The current account includes the goods and services that flow in and out of the nation. These goods and services may include raw and manufactured items (regardless of whether they are bought, sold, or given as aid); fees related to tourism and transportation; service-based fees; engineering costs; and royalty fees. Goods and services make up the nation's Balance of Trade (BOT) and the BOT is thus a component of the current account. Earnings on investments, such as stocks, also comprise the current account component of the BOP (Heakal 2009). The last component of the current account is unilateral transfers. These include worker's salaries sent back to families at home as well as foreign aid given to other nations (Heakal 2009).
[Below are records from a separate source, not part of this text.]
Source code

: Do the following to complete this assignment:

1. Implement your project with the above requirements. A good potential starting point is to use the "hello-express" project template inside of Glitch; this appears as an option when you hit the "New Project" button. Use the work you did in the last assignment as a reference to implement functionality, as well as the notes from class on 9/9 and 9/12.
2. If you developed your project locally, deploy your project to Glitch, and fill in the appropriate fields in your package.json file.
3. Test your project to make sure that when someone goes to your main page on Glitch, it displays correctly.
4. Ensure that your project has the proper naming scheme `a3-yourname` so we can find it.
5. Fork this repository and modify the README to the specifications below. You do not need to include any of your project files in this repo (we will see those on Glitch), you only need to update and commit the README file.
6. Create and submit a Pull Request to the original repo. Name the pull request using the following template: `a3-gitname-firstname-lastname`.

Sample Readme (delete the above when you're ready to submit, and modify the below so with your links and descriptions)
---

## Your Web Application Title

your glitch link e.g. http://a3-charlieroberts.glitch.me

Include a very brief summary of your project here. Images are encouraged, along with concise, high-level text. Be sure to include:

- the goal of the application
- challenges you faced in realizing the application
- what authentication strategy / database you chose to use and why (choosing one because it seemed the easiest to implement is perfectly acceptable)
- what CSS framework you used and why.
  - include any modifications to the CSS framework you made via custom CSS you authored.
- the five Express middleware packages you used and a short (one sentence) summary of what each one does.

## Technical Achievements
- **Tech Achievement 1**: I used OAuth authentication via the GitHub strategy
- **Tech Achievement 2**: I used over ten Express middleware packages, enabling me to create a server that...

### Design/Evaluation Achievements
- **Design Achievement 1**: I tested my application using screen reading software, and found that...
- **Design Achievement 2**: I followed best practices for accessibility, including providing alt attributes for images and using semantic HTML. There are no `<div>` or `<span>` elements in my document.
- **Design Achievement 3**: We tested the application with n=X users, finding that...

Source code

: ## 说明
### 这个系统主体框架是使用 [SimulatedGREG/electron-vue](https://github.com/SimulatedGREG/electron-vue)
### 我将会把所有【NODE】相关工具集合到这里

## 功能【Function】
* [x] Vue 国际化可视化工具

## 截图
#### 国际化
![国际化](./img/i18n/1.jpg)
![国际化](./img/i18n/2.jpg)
The capital account is comprised of international capital transfers, or the "acquisition or disposal" of non-financial and non-produced assets, like land or natural resources (Heakal 2009). "The capital account is broken down into the monetary flows branching from debt forgiveness, the transfer of goods, and financial assets by migrants leaving or entering a country" (Heakal 2009). It also consists of "the transfer of ownership on fixed assets (assets such as equipment used in the production process to generate income), the transfer of funds received to the sale or acquisition of fixed assets, gift and inheritance taxes, death levies, and, finally, uninsured damage to fixed assets" (Heakal 2009).
The final component of the BOP is the financial account, which is comprised of international monetary flows, such as "business, real estate, bonds and stocks" and "government-owned assets such as foreign reserves, gold, special drawing rights (SDRs) held with the International Monetary Fund" (Heakal 2009). Direct foreign investment is included in the financial account, as are private and public assets owned by foreigners, and private assets held abroad (Heakal 2009).